An especially fine example of the genre recently took up a page of The Daily Telegraph. Headed “Kirsty – the inside story”, it was an account of a conversation over lunch between Kirsty Young – “the coolest news chick in town” – and Jan Moir. (It was difficult to escape Miss Young in that morning’s paper. An ad on page one gave five facts about her including: “Despite his name, Trevor McDonald isn’t Scottish. Kirsty Young is.”)

Amazingly, Jan Moir contrives a brilliant new twist to journalisme vérité by spying on her subject before they actually meet. “Kirsty Young hurries through the wintry rain on Bond Street, turns into Nicole Fahri and clicks downstairs to the store’s basement restaurant.”

Stealthily, Jan follows Kirsty to the cloakroom. “She checks her coat and an armful of stiff, shiny carrier bags; fresh booty from the luxe emporiums which proliferate in this part of the world.”

By now the reader is gripped. Will Kirsty go into the powder room? Which cubicle will she choose? Shall we hear the sound of the cistern flushing deep beneath the wintry rain and luxe emporia above? Alas no.

When next we see Kirsty, she has chosen a corner table and ordered a glass of white wine. “Because, well, what the heck? There are more than seven hours to go before she’s scheduled to present the evening news on Channel 5.” One marvels at Miss Moir, who is not only gum-shoeing sleuth but mind reader too. But what’s Kirsty up to?

“She slips on a pair of thick tortoiseshell spectacles, reads a magazine and nibbles at a hunk of bread.” Thank heaven for the thick lenses. When you’re the coolest news chick in town there are few things more embarrassing than to be seen reading a hunk of bread and nibbling at a magazine.

Back to Jan, who at last drops her cover and slips into the open. “And this is how I find her,” she writes. “That blunt-cut, coffee and cream hair casting a shadow over a copy of The Spectator, her slim shoulders encased in the expensive folds of a charcoal wool jacket and sharply tailored shirt; she is a study in metro chic right down to her claret coloured fingernails.

We leave them briefly, seated at that corner table perusing the menu. Thoughtfully, while the waiter hovers in the background, Jan fills in the reader’s time by telling us something about Kirsty other than the cut of her shirt.

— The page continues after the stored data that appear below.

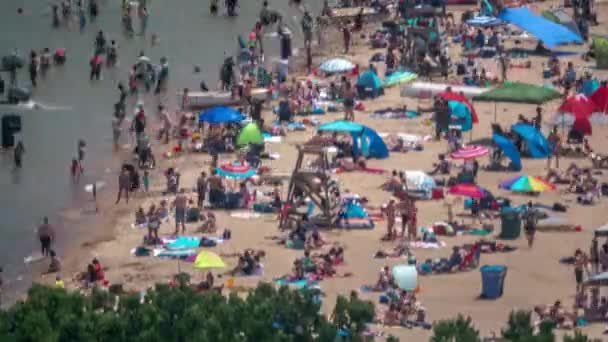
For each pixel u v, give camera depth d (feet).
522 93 655.35
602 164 612.70
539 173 602.85
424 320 450.71
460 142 634.84
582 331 443.32
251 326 388.98
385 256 509.76
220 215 553.64
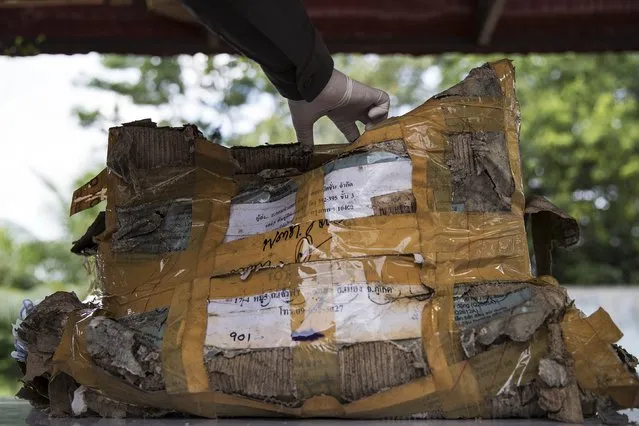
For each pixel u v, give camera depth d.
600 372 1.53
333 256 1.64
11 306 9.68
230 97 9.62
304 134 2.12
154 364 1.64
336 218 1.68
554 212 1.77
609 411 1.53
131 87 11.09
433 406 1.54
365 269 1.62
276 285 1.65
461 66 14.84
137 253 1.83
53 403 1.75
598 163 14.25
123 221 1.88
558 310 1.57
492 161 1.70
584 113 14.14
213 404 1.60
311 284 1.62
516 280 1.63
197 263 1.75
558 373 1.51
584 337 1.55
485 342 1.53
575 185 14.66
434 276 1.61
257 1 1.68
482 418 1.54
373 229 1.66
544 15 4.12
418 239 1.64
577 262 14.68
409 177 1.69
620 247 14.70
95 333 1.68
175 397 1.62
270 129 10.35
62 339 1.74
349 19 4.14
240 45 1.79
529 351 1.54
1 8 4.05
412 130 1.72
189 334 1.64
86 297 2.12
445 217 1.67
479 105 1.74
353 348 1.56
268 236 1.74
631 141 13.86
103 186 2.00
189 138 1.92
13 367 9.28
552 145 14.09
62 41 4.12
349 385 1.55
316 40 1.85
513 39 4.20
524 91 14.52
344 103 2.02
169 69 10.77
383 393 1.53
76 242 2.11
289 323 1.60
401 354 1.54
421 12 4.14
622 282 14.34
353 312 1.58
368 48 4.22
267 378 1.58
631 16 4.09
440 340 1.54
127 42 4.15
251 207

She has a fresh approach to news, which involves perching on her desk or striding about. Rather like those water skiers one reads about on car stickers, she does it standing up, even interviewing the Prime Minister with both on their feet “as if they were premature party guests”. She goes into a semi-yogic trance if things go wrong (which must be alarming for her interviewees), has a voice that sounds as if she gargles with buttered rum, and of course, has had to “withstand the acute hostility held in special reserve for successful women who have the temerity to be blonde and attractive as well”. (Which, though acute, is nothing like as severe as the seething, foot stamping, foaming-at-the-mouth, pickled-in-bile rage held in reserve for women with blunt-cut coffee and cream hair.)

Jan steers the conversation to Kirsty’s past. “You have had a rather colourful life and some, er, exciting boyfriends over the years.”

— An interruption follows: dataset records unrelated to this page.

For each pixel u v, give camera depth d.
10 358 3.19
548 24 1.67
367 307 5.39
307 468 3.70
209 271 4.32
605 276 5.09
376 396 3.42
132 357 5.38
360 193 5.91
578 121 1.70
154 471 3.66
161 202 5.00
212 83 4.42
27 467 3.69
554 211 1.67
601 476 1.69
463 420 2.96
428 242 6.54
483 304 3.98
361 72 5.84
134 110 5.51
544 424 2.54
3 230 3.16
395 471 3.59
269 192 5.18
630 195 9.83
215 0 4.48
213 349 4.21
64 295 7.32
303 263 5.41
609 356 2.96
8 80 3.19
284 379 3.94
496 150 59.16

“Thank you for that kind choice of words. Now, I think I’ll have the roast pumpkin with mushrooms,” says Kirsty, with the kind of detached control accomplished by years of practice and polish.

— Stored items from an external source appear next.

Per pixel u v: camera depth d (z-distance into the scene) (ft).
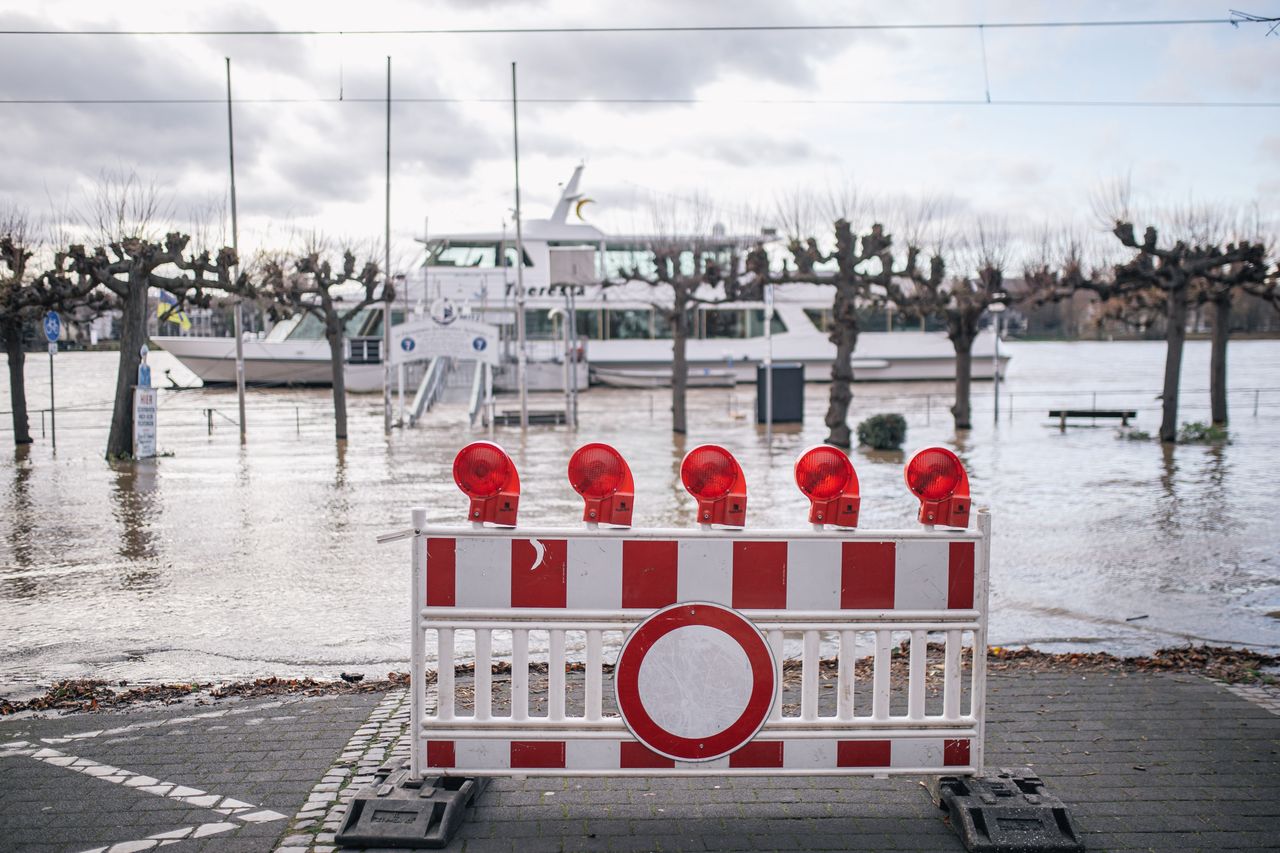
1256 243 91.30
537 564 14.42
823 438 96.78
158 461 75.87
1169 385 90.22
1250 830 14.79
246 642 28.40
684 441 92.84
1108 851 14.08
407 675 23.52
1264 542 44.37
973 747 14.88
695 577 14.44
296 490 60.64
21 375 86.53
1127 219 92.38
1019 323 212.84
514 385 167.94
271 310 103.30
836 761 14.71
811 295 192.85
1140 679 22.86
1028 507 54.39
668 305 185.37
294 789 16.16
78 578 36.65
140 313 76.74
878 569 14.62
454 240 177.27
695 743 14.48
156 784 16.43
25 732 19.25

Jan was fortunate that Kirsty was hungry. With an appetite less keen, she might have slipped into one of her semi-yogic trances, and who knows how long that would have lasted?

And that’s it, really. Time goes fast when you’re having fun, and before we know it lunch is finished and Jan and Kirsty go to get their coats.

Jan, observant as ever, notices Kirsty gathering up her pile of glossy bags, including one from Tiffany’s. “Not a huge diamond bracelet,” grins Kirsty, tapping the bag with her claret nails.

And so we leave them, clicking upstairs into the wintry rain and all the thrilling years ahead as media chicks about town.